OCS training is demanding and martial. Instructors emphasized the realities of combat day after day...
At some point, this candidate realized he could not in good conscience engage in warfare...
He struggled with his beliefs—even debated them respectfully with the battalion commander—but concluded he could not stay.
It was a painful parting on both sides. He lost a coveted career, the Corps lost a promising candidate. But it had to happen.
Here’s what didn’t happen: Nobody suggested that dropping him from OCS was a violation of the First Amendment’s guarantee of “the free exercise” of religion. He did not say, “I think that in recognition of my sincere religious opposition to war, you should let me stay in the Corps and get my pilot’s wings. I will do the job, except for one thing: I won’t drop bombs or shoot guns.”
I thought of that incident on Thursday, when I read Miller v. Davis.
Is it possible to agree on what religious freedom is not?
It’s not a right to wear a Marine uniform but refuse to fight.
It’s not a right to be a county clerk and decide which citizens you will serve and which you won’t.
Government in particular has an obligation to dismiss any employee who claims a right to discriminate against citizens.
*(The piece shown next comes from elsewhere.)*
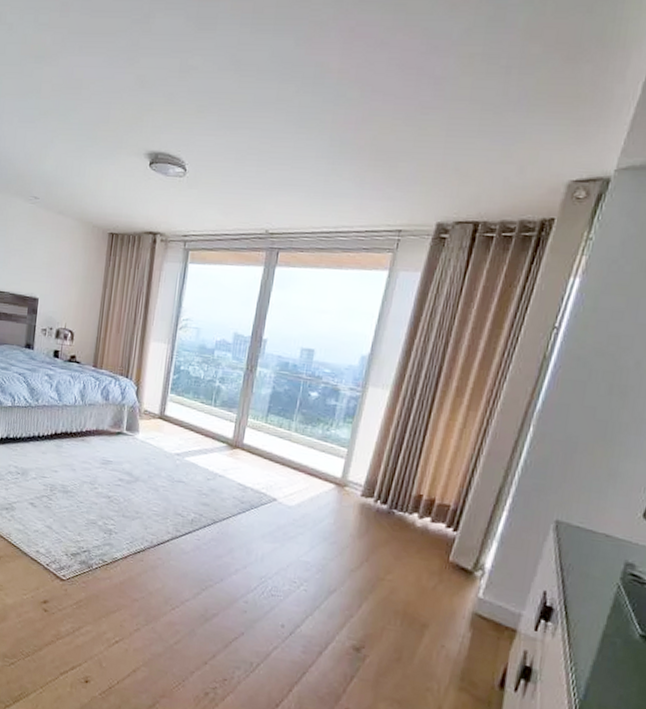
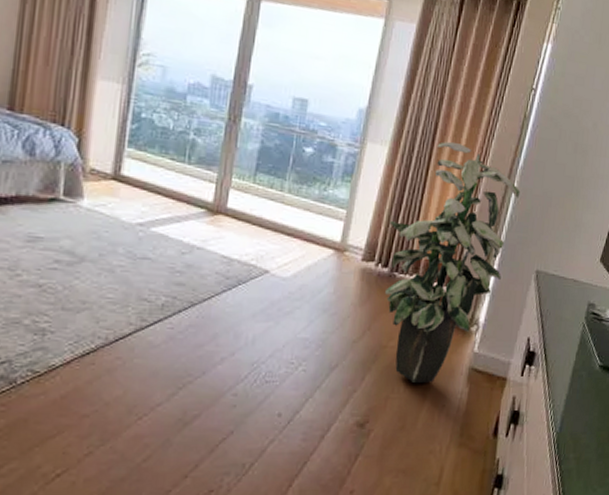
indoor plant: none [383,385,538,621] -> present [385,142,521,384]

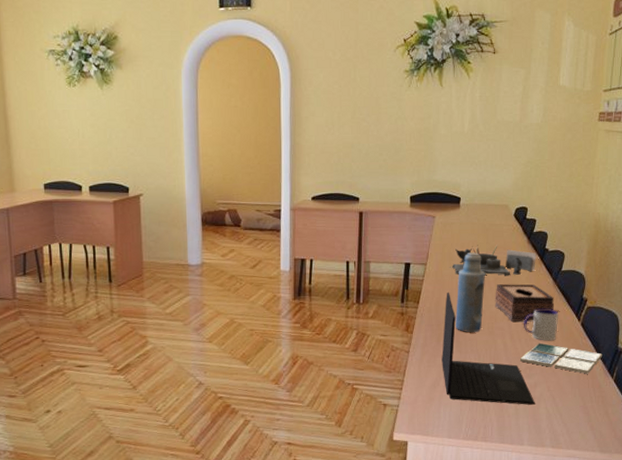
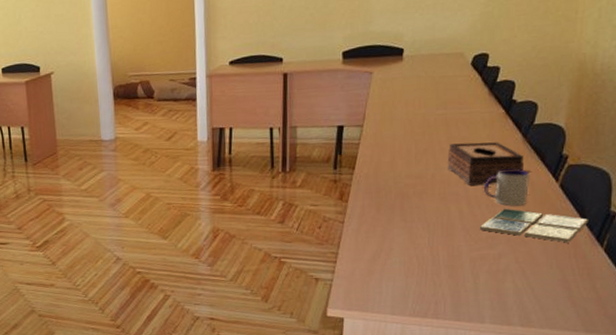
laptop: present [442,292,536,405] -> none [382,155,501,279]
desk organizer: present [449,244,536,275] -> none [390,98,500,135]
bottle: present [456,253,485,332] -> none [399,109,435,199]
It’s not good enough to say, “Go to another county if you want a license.” It’s not good enough to say, “I won’t let anyone get married.” Those aren’t a clerk’s decisions to make.
"Central both to the idea of the rule of law and to our own Constitution's guarantee of equal protection is the principle that government and each of its parts remain open on impartial terms to all who seek its assistance,” wrote U.S. Supreme Court Justice Anthony Kennedy, in the 1996 case of Romer v. Evans.